We create a function to split data into two parts, train and test, in a certain ratio:
train_test_split <- function(X, y, prop_train=0.8){
sample <- sample.int(n = nrow(X), size = floor(prop_train*nrow(X)), replace = F)
train_x <- X[sample, ]
train_y <- y[sample]
test_x <- X[-sample, ]
test_y <- y[-sample]
return(list(train_x=train_x,
train_y=train_y,
test_x=test_x,
test_y=test_y))
}
Then, we split our data set in a ration \(80:20\):
splitted <- train_test_split(iris[,-5], iris[,5], prop_train = 0.8)

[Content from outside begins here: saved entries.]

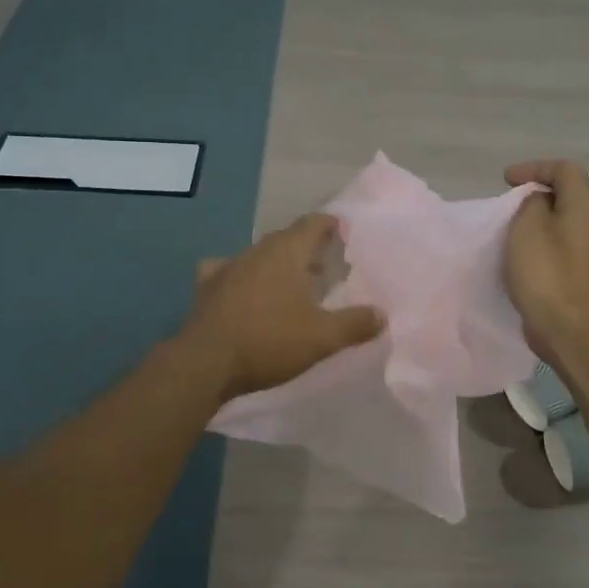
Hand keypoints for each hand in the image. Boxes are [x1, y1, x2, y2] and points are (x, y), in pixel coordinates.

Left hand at [180, 213, 384, 401]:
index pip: (312, 224)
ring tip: (292, 280)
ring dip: (277, 263)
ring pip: (259, 255)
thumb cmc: (269, 341)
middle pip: (286, 238)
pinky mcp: (208, 288)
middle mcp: (256, 251)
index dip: (329, 224)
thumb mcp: (322, 337)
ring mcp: (228, 267)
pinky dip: (243, 276)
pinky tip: (242, 288)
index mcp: (286, 252)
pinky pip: (230, 271)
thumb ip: (355, 324)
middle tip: (325, 261)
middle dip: (306, 246)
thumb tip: (382, 315)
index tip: (342, 230)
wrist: (206, 363)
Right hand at [503, 159, 588, 362]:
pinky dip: (536, 242)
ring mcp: (585, 250)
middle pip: (565, 193)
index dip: (535, 167)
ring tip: (508, 228)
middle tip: (507, 203)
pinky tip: (518, 255)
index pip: (565, 168)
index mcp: (582, 206)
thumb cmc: (546, 272)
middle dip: (534, 192)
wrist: (568, 328)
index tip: (506, 180)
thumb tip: (538, 200)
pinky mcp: (576, 272)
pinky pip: (555, 244)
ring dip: (534, 219)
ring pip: (559, 221)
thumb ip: (532, 202)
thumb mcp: (529, 226)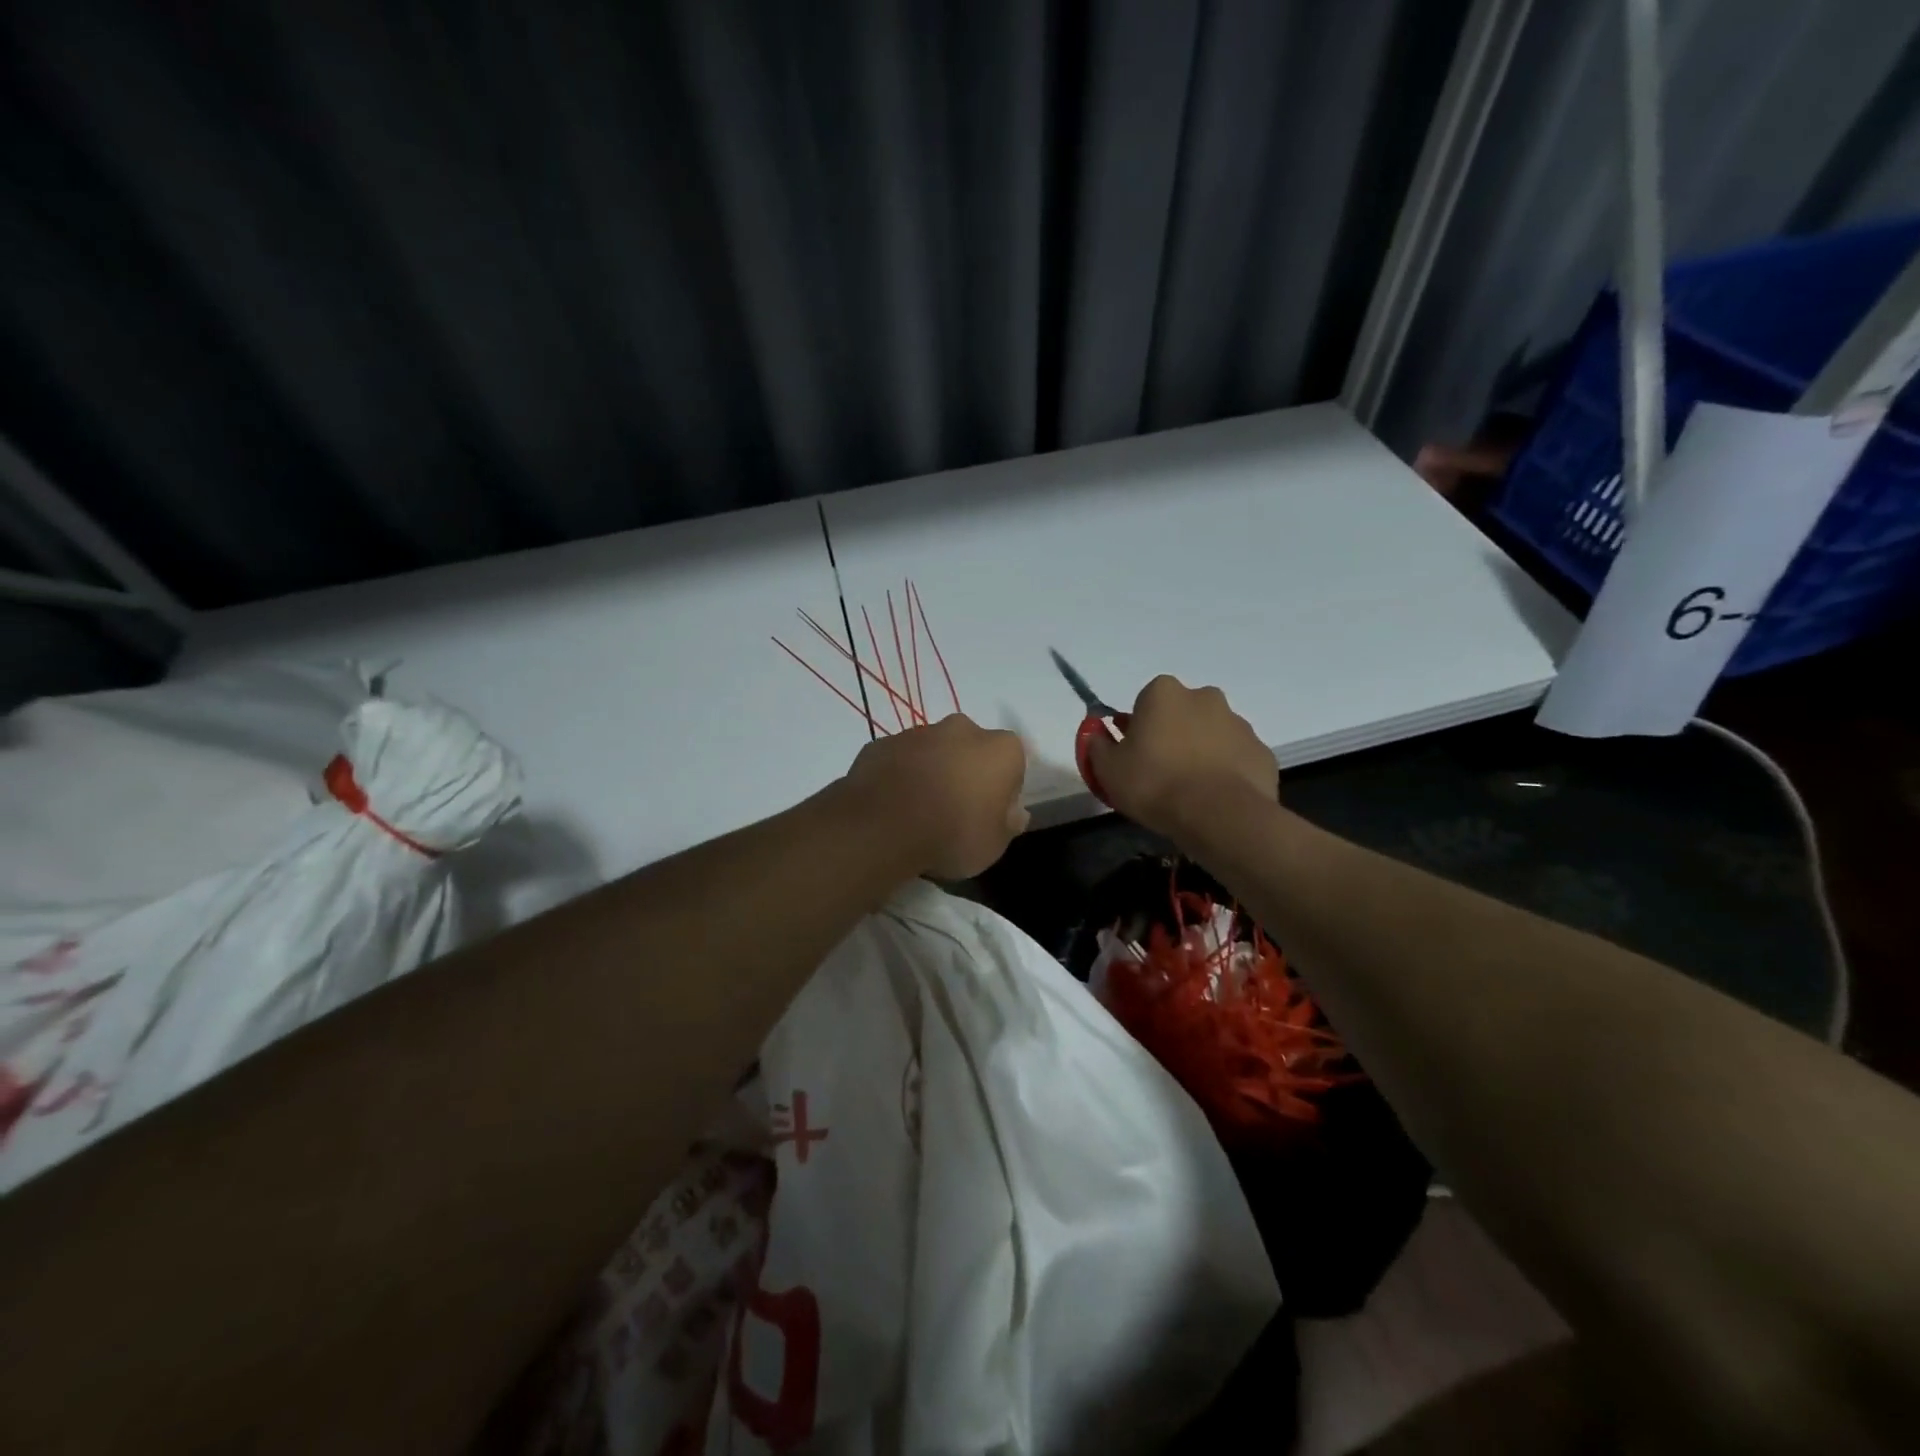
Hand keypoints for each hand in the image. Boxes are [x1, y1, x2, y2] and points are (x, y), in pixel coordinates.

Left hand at [842, 714, 1028, 878]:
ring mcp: (918, 732)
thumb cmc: (953, 835)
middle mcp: (962, 729)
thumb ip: (1008, 823)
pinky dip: (899, 775)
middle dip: (965, 771)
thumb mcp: (994, 844)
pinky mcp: (882, 743)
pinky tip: (892, 804)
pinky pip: (899, 759)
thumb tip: (1013, 812)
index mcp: (1000, 749)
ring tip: (918, 811)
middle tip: (954, 810)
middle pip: (971, 749)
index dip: (1002, 790)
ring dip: (930, 771)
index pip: (1012, 764)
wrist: (883, 827)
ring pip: (932, 751)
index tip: (989, 815)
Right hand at [1085, 675, 1277, 838]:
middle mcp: (1205, 697)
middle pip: (1182, 713)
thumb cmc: (1154, 783)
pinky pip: (1236, 759)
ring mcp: (1239, 724)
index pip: (1145, 701)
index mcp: (1164, 693)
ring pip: (1212, 735)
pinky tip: (1214, 800)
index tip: (1134, 755)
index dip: (1137, 728)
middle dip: (1172, 735)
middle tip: (1160, 772)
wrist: (1219, 815)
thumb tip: (1096, 733)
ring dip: (1200, 753)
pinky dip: (1226, 773)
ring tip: (1189, 792)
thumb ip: (1098, 746)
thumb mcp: (1107, 769)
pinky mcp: (1261, 752)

train_x <- splitted$train_x
train_y <- splitted$train_y
test_x <- splitted$test_x
test_y <- splitted$test_y
We train a model:
fit <- lda(train_x, train_y)
Then, predict labels for test_x
:
test_y_pred <- predict(fit, test_x)$class
Note that we need $class
, since by default predict.lda
outputs posterior probabilities. Finally, we obtain that the accuracy is:
print(sum(test_y == test_y_pred) / length(test_y))
## [1] 1
We also can plot the confusion matrix:
conf_mat <- table(test_y, test_y_pred)
conf_mat
## test_y_pred
## test_y setosa versicolor virginica
## setosa 14 0 0
## versicolor 0 10 0
## virginica 0 0 6
We can see that in the train/test sets, the class distribution differ from the initial one. This is due to the train/test split function we implemented. It would be more appropriate to split data in a stratified way, i.e. taking account the class distribution while splitting.
In this example, we use 2 nearest neighbours. As kNN is an instance-based algorithm, there is no the training phase, it directly predicts labels:
test_y_pred <- knn(train_x, test_x, train_y, k=2)
The accuracy score is:
print(sum(test_y == test_y_pred) / length(test_y))
## [1] 0.9
The confusion matrix is:
conf_mat <- table(test_y, test_y_pred)
conf_mat
## test_y_pred
## test_y setosa versicolor virginica
## setosa 14 0 0
## versicolor 0 9 1
## virginica 0 2 4
We see that setosa was perfectly classified as expected. Versicolor and virginica have some overlap; probably, 2 nearest neighbours were not enough to distinguish between these two classes as good as the LDA.